FedEx, UPS and the U.S. Postal Service all say customers should be fine shipping the week of Dec. 13. That’s generally the same time period as last year.

The most important day to remember is Dec. 15, the ground cutoff for both FedEx and the Postal Service. UPS says their exact deadline depends upon where customers are shipping to, and coast-to-coast ground typically takes about a week.

But experts say it’s better to get those gifts out earlier than the deadlines, this week if possible.

“I do think it’s a good idea to start even earlier than the carriers are saying,” says Ted Rossman, a senior analyst at CreditCards.com. “They may say you’re going to get it before Christmas but why cut it that close?”
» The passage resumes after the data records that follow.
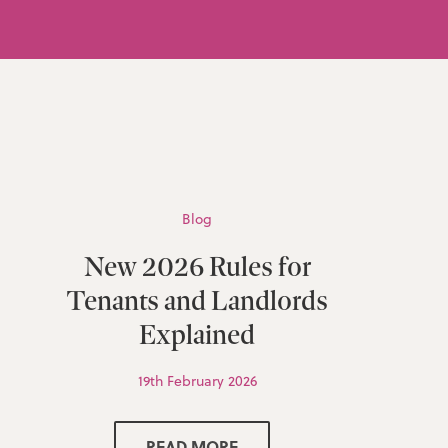
Blog
New 2026 Rules for
Tenants and Landlords
Explained
19th February 2026
READ MORE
Rossman said the other big date to keep in mind is Tuesday, Dec. 14, which is known as “free shipping day” among retailers. The concept generally pre-dates the widespread adoption of free shipping among online retailers, but it is still generally the last day someone can order something online and get it delivered by Christmas without paying for faster shipping.

Like last year, there are still a lot of unknowns, including weather or a crush of last-minute packages.

“I would take all of this with a grain of salt because these guarantees are really only as good as the paper they’re printed on,” Rossman said. “I would build in extra time to whatever Amazon or any other retailer is telling you because at this point, the days are dwindling.”